Given records:
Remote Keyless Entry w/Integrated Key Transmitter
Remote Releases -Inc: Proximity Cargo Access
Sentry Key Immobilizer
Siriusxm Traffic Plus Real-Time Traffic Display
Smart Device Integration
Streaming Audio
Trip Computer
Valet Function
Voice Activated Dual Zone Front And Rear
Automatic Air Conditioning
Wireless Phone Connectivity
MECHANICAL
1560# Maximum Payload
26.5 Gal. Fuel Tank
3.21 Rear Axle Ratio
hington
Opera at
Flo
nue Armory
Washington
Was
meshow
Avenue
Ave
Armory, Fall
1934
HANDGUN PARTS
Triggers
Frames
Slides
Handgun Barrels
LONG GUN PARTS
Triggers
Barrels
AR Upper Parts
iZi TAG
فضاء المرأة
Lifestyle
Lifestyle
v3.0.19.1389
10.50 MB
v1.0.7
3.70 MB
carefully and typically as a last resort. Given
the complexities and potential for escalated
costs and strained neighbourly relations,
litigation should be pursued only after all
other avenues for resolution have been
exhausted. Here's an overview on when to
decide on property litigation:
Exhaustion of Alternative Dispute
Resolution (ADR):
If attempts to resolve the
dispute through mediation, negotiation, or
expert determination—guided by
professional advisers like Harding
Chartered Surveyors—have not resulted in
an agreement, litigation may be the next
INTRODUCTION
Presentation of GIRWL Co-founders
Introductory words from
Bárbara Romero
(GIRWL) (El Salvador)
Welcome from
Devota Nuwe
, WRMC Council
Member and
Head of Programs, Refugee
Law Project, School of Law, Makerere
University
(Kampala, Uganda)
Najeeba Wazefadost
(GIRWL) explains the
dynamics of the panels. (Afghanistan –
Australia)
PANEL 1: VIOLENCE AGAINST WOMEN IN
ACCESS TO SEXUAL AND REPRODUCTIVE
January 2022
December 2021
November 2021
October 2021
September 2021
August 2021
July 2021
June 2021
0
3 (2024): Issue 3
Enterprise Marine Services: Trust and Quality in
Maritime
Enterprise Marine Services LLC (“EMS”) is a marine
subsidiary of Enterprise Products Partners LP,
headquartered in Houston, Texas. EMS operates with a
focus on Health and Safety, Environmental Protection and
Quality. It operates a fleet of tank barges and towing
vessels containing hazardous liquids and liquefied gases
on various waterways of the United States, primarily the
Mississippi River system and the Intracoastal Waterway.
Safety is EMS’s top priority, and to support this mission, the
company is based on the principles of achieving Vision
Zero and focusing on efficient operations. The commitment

What to do: Return the data word for word, starting with its first line and going on through the line that contains "litigation should be pursued only after all", with both of those lines included.

Solved problem:
Remote Keyless Entry w/Integrated Key Transmitter
Remote Releases -Inc: Proximity Cargo Access
Sentry Key Immobilizer
Siriusxm Traffic Plus Real-Time Traffic Display
Smart Device Integration
Streaming Audio
Trip Computer
Valet Function
Voice Activated Dual Zone Front And Rear
Automatic Air Conditioning
Wireless Phone Connectivity
MECHANICAL
1560# Maximum Payload
26.5 Gal. Fuel Tank
3.21 Rear Axle Ratio
hington
Opera at
Flo
nue Armory
Washington
Was
meshow
Avenue
Ave
Armory, Fall
1934
HANDGUN PARTS
Triggers
Frames
Slides
Handgun Barrels
LONG GUN PARTS
Triggers
Barrels
AR Upper Parts
iZi TAG
فضاء المرأة
Lifestyle
Lifestyle
v3.0.19.1389
10.50 MB
v1.0.7
3.70 MB
carefully and typically as a last resort. Given
the complexities and potential for escalated
costs and strained neighbourly relations,
litigation should be pursued only after all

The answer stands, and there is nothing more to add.